いとことは毎日遊べて楽しかったけど、寂しかったなあ。だって初めてお父さん、お母さんと離れて暮らしたんだから。

 

時々、おじいちゃんが会いに来てくれてね。一緒に散歩したり、折り紙とかおはじきとかして遊んでくれたの。

 

これは戦争が終わった後、私が3年生の時かな、おじいちゃんに聞いた話なんだけどね。おじいちゃんはお医者さんだったでしょ。国立がんセンターで働いていたんだけど、それが軍の病院になってね、毎日電車で通ってたんだって。でもいつアメリカ軍が電車とか病院に爆弾を落とすか心配だったって言ってた。それに、私の疎開先のそばには海軍の訓練場所があったから、そこにアメリカ軍が爆弾を落とすんじゃないかとか心配してたって。
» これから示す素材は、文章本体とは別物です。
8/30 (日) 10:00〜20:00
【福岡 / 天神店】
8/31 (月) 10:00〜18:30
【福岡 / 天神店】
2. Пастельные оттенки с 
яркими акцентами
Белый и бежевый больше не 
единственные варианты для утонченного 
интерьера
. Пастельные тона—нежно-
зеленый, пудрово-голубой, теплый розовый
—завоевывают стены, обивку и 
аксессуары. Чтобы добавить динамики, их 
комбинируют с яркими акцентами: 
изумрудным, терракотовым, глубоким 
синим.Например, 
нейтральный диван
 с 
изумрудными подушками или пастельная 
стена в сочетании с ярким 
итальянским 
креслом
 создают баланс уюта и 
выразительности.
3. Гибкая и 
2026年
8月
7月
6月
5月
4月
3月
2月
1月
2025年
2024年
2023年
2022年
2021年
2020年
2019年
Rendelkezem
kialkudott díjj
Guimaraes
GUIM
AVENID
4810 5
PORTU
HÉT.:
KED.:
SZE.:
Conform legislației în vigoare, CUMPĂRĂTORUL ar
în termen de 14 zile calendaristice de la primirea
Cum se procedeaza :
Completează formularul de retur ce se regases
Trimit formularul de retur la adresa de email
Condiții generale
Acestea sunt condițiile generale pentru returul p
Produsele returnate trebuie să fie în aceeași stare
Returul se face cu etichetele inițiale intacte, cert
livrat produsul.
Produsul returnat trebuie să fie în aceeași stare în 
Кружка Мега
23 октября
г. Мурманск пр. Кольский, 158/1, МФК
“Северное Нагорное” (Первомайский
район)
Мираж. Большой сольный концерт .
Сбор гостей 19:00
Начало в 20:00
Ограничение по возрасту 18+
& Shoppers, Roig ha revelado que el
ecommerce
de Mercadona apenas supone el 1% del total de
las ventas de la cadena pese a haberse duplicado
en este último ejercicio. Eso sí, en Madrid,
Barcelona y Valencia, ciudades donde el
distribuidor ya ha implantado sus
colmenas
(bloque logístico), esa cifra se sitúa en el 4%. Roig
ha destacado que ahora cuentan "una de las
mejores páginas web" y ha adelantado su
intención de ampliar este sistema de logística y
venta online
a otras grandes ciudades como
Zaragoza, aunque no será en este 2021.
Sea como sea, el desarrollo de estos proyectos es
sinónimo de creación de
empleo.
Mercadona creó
おじいちゃんは疎開先に来るたびに、これが私と会えるのが最後かもしれないって思ってたって。

 

そうね、小さかったからあまり戦争の時の記憶はないけど、きっと両親は毎日毎日心配だっただろうなあ。

 

両親の話を聞いて

両親の子供の頃の話を聞いて思ったことは、当たり前だけど、父も母も子供の頃があったんだ…とちょっと驚きました。

 

この戦争のせいで世界中で多くの人が亡くなったにも関わらず、両親が生き残ってくれたおかげで、私が存在できているという奇跡に身が引き締まる思いもしました。

 

さらに、父が小学生の時に初めて出会ったアメリカ軍の話を聞いて、アメリカ人である私の夫を快く迎えてくれて、夫が家を訪れるたびに楽しく一緒にビールを美味しそうに飲んでいる父の姿を見ると、なんかこの人すごいなと思ったりもします。

 

両親に子供の頃の戦争体験を聞くきっかけ

このような機会を与えてくれたのは、実は夫のお父さん、義理の父でした。

 

義理の父は私の母と同じ年、1940年にアメリカで生まれました。

 

ほとんどの戦争の話は大人達によるものだったため、その頃の子供たちはどのように過ごしていたのかと思い、義理の父は友人達にインタビューをしていたのです。その流れで、私の両親の話も聞いてみたいというのがきっかけでした。

 

両親には日本語でインタビューをし、それを英語にしてメールで送ったところ「なんか…もう涙が止まらなかったよ」という感想をいただきました。

 

アメリカ人と日本人が普通に結婚できること。その家族同士が笑顔で「乾杯!」ができること。お互いの戦争体験を共有し、涙すること…75年前にはこんな関係を持つことはあり得なかった。これが「平和」ということなのでしょう。ありがたいことです。